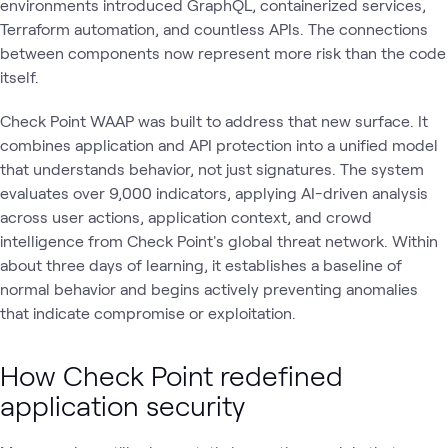
environments introduced GraphQL, containerized services,
Terraform automation, and countless APIs. The connections
between components now represent more risk than the code
itself.
Check Point WAAP was built to address that new surface. It
combines application and API protection into a unified model
that understands behavior, not just signatures. The system
evaluates over 9,000 indicators, applying AI-driven analysis
across user actions, application context, and crowd
intelligence from Check Point's global threat network. Within
about three days of learning, it establishes a baseline of
normal behavior and begins actively preventing anomalies
that indicate compromise or exploitation.
How Check Point redefined
application security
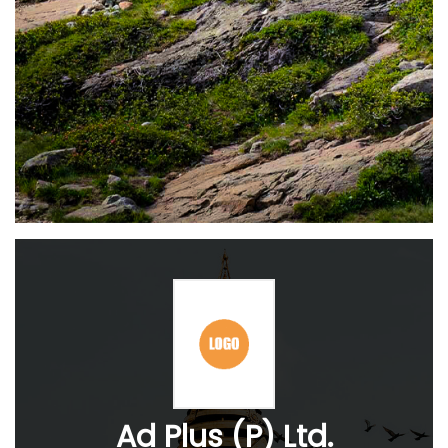
Ad Plus (P) Ltd.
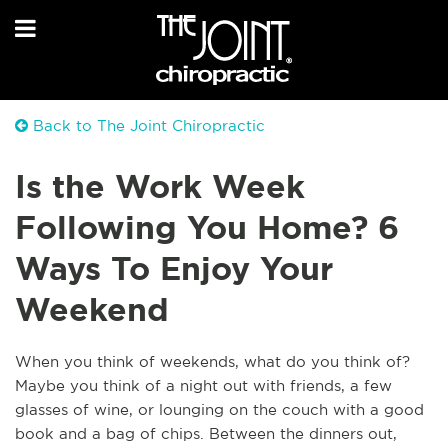
Back to The Joint Chiropractic
Is the Work Week
Following You Home? 6
Ways To Enjoy Your
Weekend
When you think of weekends, what do you think of?
Maybe you think of a night out with friends, a few
glasses of wine, or lounging on the couch with a good
book and a bag of chips. Between the dinners out,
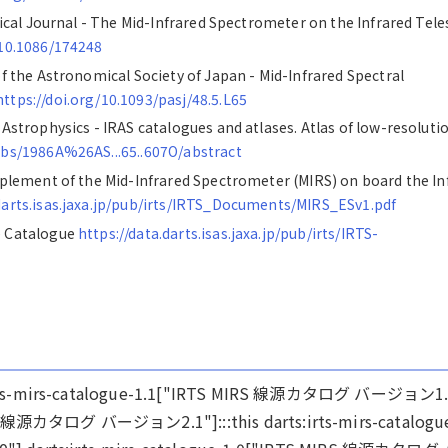
ysical Journal - The Mid-Infrared Spectrometer on the Infrared Tel
/10.1086/174248
of the Astronomical Society of Japan - Mid-Infrared Spectral
https://doi.org/10.1093/pasj/48.5.L65
 Astrophysics - IRAS catalogues and atlases. Atlas of low-resoluti
/abs/1986A%26AS...65..607O/abstract
upplement of the Mid-Infrared Spectrometer (MIRS) on board the In
.darts.isas.jaxa.jp/pub/irts/IRTS_Documents/MIRS_ESv1.pdf
e Catalogue
https://data.darts.isas.jaxa.jp/pub/irts/IRTS-
arts:irts-mirs-catalogue-1.1["IRTS MIRS 線源カタログ バージョン1.
IRS 線源カタログ バージョン2.1"]:::this darts:irts-mirs-catalogu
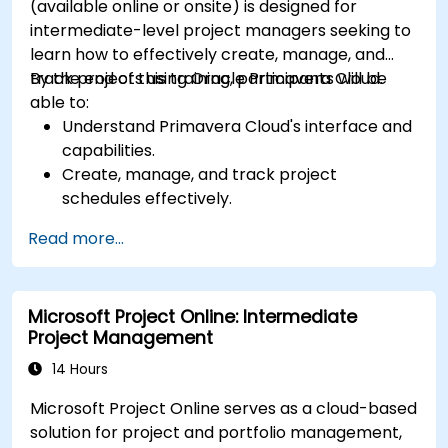
(available online or onsite) is designed for
intermediate-level project managers seeking to
learn how to effectively create, manage, and
track projects using Oracle Primavera Cloud.
By the end of this training, participants will be
able to:
Understand Primavera Cloud's interface and
capabilities.
Create, manage, and track project
schedules effectively.
Understand resource allocation and
Read more...
optimization techniques.
Learn to identify, analyze, and mitigate
project risks.
Microsoft Project Online: Intermediate
Project Management
14 Hours
Microsoft Project Online serves as a cloud-based
solution for project and portfolio management,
***
● Exercise objective: Work through the data line by line and state how many lines have the string "behavior"; add nothing else.

● Exercise solution: 2